## Il tuo obiettivo
Prosegui l'articolo su Ammazzati amore mio di Ariana Harwicz, ripartendo subito dopo la sua ultima frase.
---- Testo mostrato
Siamo nel 2022, l’amor cortese è finito da un bel pezzo, il genere femminile non viene quasi più visto solo come un pargolificio con qualche altro organo intorno e, da diversi secoli, le donne stanno occupando le poltrone di prima fila nel grande teatro del mondo.

Tutto bellissimo, tutto verissimo e con qualche leggero tocco di girl power che male non fa; ma come si giunge ad Ammazzati amore mio in questo scenario intriso di positività? Un po’ di pazienza e ci arriviamo.

Una volta superato il clamore degli slogan instagrammabili che dipingono le donne come guerriere resilienti e influencers, ci ritroviamo faccia a faccia con un dogma vecchio come il cucco, secondo il quale, per una donna, la via per una vita completa deve necessariamente comprendere il matrimonio e la maternità.

Retaggi culturali con il mantello da supereroe? Circoli viziosi di modelli comportamentali o solo un incrollabile romanticismo forgiato nel fuoco incrociato della Mattel e della Disney? Non esiste una sola risposta per questa domanda e potete pure smettere di googlare “massimi sistemi” perché non è questo l’argomento dell’articolo, quindi non ne avrete bisogno.

Ariana Harwicz

Pensiamo, invece, a quando le parole moglie e mamma non fanno più idealmente rima con amore ma assumono nuove declinazioni; pensiamo anche a quando ci si infila letteralmente in quei “ruoli” non per amore o per una scelta consapevole, ma con il solo scopo di dimenticare se stesse. Crollo rovinoso del sogno romantico o una malinconia che diventa patologia? Riflessioni di questo genere non sono solo elementi di rottura per uno schema, purtroppo, ancora così radicato, ma creano uno spiraglio sui lati oscuri della maternità e della vita coniugale.

Nel corso di queste righe parleremo di una scrittrice che ha deciso di raccontare l’inquietante altrove di una donna che non voleva diventare e che non si sente madre. Il suo nome è Ariana Harwicz e Ammazzati amore mio, edito da Ponte alle Grazie, è il primo dei tre volumi che l’autrice ha dedicato al disagio femminile.

Ed è subito flusso di pensieri

Com’era possibile che io, una donna debole e malata che sogna di avere un coltello in mano, fossi la madre e la moglie di quei due individui?

Da Ammazzati amore mio (p.7)

Questa domanda è contenuta nella prima pagina del libro e le poche righe che la precedono sono cariche della stessa veemenza. Come si risponde ad un quesito del genere? E, soprattutto, è una domanda che vuole davvero conoscere la risposta?

È così che il fruitore viene accolto nel mondo della protagonista, strappato alla sua realtà di lettore da divano o da metropolitana e scaraventato in malo modo in quella raccontata dall’autrice.

L’intera narrazione è costellata dalla formula interrogativa e, sebbene in prima analisi possano sembrare tutte “domande da un milione di dollari”, in realtà la prima assume un ruolo completamente diverso nell’economia generale della storia.
--------
---- Dati forniti
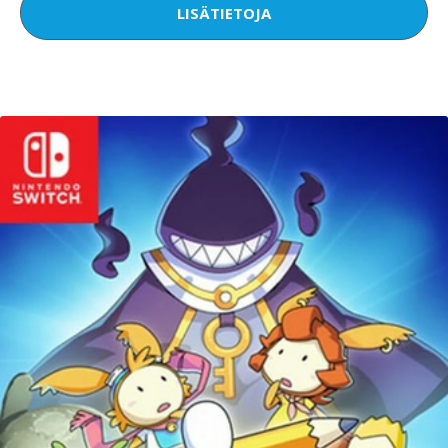
LISÄTIETOJA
--------
## Esito del compito
L’utilizzo dell’aggettivo “malata” apre un varco di empatia tra l’autrice e il lettore, che non può far altro che aprirsi alla narrazione. Questa sensazione di scambio, però, cede sotto il peso di un’introspezione così chirurgica da portar via alle domande la loro capacità di oltrepassare la carta e diventare pensiero nella mente di chi legge.

Non esiste oggettività tra le righe di Ammazzati amore mio: ogni singolo elemento è storpiato e alterato dallo stato d’animo della protagonista. La banalissima descrizione di un barattolo di marmellata pieno di mosche al suo interno non è solo un elemento d’arredo narrativo: è un espediente. Un espediente per scoprire che è stata proprio lei a far entrare le mosche nel barattolo, perché nella sua mente drogata dal fastidio, quella marmellata rappresenta la vita che la protagonista odia e dalla quale vorrebbe scappare.

Christina’s World di Andrew Wyeth è stato scelto per la copertina spagnola del libro 

La stessa crudele precisione viene usata anche per descrivere i momenti passati con suo figlio. Ogni respingente e nauseabonda sfumatura del distacco provata nei confronti della sua creatura viene descritta nei minimi dettagli, animata dal desiderio di abbattere secoli di pregiudizi infiocchettati e profumati di lavanda.

La prosa di questo romanzo non è accogliente, l’intimità che lo permea è urlata ma non condivisa. È un vero e proprio viaggio al cardiopalma che non lascia spazio a considerazioni mentre lo si legge. Quelle arrivano dopo, a ondate; e si fatica a tenerle a bada.

Una, nessuna o forse tutte (almeno una volta)

Sono una, il mio corpo sono due.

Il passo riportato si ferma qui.